#### DATA UNDER STUDY

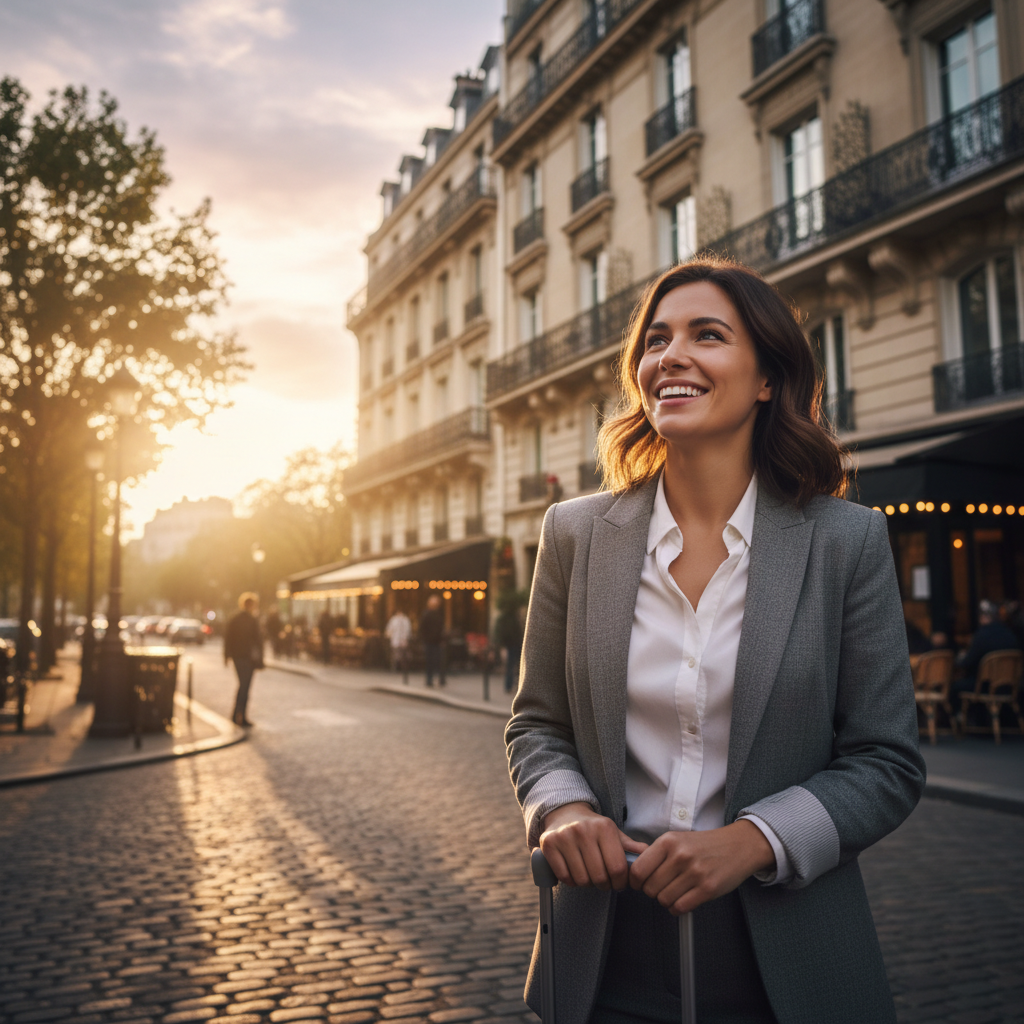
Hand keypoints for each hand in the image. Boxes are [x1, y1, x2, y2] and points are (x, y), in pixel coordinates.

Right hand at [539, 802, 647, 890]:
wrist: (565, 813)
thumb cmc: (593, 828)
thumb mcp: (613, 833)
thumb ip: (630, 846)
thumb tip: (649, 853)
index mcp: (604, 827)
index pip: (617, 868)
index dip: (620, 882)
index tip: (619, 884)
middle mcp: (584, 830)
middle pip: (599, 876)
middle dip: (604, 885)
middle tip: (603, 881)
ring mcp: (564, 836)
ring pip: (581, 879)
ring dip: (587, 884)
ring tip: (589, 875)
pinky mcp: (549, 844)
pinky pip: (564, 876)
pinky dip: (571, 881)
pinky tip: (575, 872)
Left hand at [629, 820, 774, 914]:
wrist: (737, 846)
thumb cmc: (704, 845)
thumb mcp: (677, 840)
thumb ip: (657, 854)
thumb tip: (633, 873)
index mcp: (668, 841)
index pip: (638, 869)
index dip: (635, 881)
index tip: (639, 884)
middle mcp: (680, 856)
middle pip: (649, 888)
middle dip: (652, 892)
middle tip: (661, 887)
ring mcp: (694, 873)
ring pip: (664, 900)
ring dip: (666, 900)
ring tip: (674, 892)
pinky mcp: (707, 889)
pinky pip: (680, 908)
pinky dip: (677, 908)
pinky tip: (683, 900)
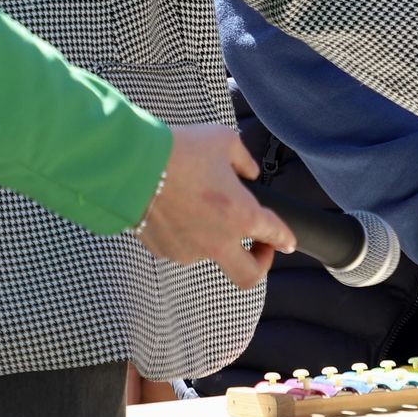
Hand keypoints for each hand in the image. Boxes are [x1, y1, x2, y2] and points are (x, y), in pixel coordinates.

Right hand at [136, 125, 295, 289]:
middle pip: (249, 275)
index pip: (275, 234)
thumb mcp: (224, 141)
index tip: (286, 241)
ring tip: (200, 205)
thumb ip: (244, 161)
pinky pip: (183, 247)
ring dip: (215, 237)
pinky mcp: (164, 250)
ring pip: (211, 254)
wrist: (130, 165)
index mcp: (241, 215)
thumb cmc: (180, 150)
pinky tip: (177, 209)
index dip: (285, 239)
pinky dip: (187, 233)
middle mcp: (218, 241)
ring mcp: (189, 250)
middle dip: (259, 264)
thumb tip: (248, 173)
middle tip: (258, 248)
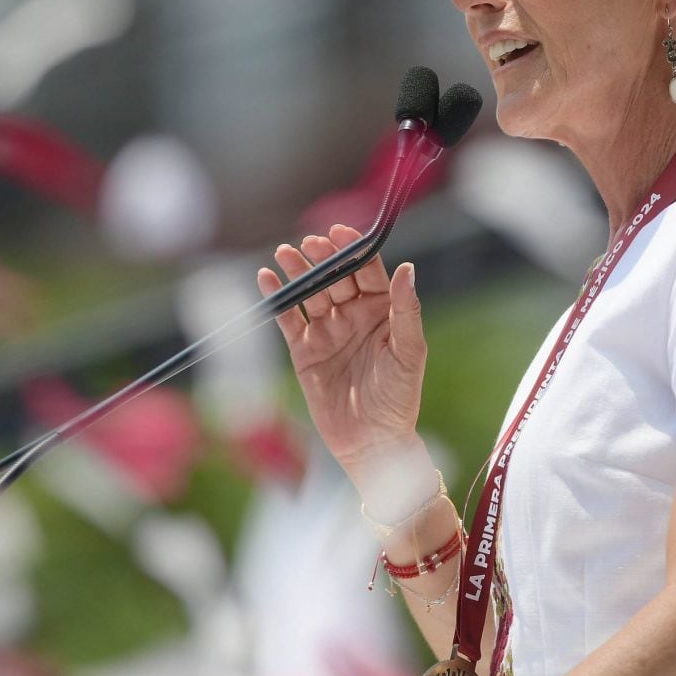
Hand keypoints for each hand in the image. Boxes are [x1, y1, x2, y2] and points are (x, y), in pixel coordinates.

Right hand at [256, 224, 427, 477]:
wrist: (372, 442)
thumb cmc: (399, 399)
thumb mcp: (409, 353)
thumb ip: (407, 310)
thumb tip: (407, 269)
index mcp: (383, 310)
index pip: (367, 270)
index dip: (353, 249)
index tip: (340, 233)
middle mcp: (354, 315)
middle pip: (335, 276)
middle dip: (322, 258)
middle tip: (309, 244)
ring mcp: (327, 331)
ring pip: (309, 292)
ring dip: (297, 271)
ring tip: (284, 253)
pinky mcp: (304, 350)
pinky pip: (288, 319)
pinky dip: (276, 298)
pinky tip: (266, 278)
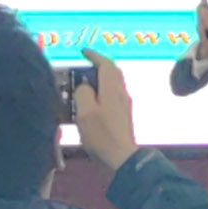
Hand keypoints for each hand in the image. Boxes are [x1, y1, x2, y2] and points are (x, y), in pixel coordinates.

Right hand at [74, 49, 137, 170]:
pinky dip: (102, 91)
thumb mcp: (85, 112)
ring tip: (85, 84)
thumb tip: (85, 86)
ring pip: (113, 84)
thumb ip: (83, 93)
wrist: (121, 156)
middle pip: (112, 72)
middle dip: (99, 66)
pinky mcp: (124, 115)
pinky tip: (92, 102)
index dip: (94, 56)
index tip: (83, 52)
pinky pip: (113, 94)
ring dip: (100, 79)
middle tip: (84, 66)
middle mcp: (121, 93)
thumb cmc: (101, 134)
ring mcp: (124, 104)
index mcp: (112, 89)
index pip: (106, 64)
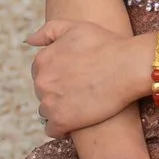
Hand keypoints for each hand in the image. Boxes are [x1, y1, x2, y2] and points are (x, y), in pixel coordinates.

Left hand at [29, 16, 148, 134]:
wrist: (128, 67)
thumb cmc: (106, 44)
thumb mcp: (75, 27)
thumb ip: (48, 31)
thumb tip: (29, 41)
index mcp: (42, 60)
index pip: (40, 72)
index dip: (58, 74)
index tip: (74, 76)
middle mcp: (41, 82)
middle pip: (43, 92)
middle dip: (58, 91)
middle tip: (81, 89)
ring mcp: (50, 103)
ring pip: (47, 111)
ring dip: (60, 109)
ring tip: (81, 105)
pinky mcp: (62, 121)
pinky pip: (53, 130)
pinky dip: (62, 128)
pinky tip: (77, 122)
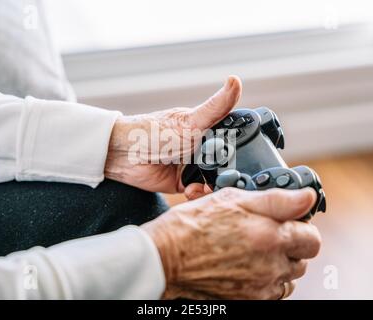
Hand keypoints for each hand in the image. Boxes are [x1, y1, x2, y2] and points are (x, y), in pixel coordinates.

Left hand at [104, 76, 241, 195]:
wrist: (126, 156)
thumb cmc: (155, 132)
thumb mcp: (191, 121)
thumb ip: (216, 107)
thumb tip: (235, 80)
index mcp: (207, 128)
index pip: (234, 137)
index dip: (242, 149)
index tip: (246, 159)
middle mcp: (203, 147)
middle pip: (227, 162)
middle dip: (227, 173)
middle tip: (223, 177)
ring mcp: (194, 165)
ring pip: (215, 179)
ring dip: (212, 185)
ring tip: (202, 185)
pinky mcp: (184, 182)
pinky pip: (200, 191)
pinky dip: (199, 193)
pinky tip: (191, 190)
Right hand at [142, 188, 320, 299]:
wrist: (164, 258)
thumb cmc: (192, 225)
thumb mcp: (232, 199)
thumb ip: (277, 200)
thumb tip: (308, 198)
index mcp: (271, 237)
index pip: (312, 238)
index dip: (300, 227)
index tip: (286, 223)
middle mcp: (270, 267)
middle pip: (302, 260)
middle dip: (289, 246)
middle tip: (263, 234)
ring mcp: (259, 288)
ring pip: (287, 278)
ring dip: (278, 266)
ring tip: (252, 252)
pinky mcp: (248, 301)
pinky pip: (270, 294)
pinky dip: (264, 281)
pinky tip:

########

WHAT IS REQUIRED — The response must repeat exactly the lines above from the one with "ring mcp: (50, 103)" through the one with "thumb ip: (216, 107)", including both, and must contain no pictures and no other text.

EXERCISE RESULT —
ring mcp: (50, 103)
ring pip: (47, 111)
ring dip: (60, 109)
ring tip: (81, 105)
pinky mcp: (62, 121)
pinky pip: (53, 130)
pinky dip: (62, 128)
pinky tip: (77, 122)
Hand keypoints for each hand in the image. Boxes are [x1, y1, x2, y2] and points are (x, y), in pixel coordinates.

Left hand at [104, 76, 241, 195]:
wrist: (126, 156)
thumb cmc: (155, 132)
thumb mcp: (191, 121)
thumb ip: (216, 107)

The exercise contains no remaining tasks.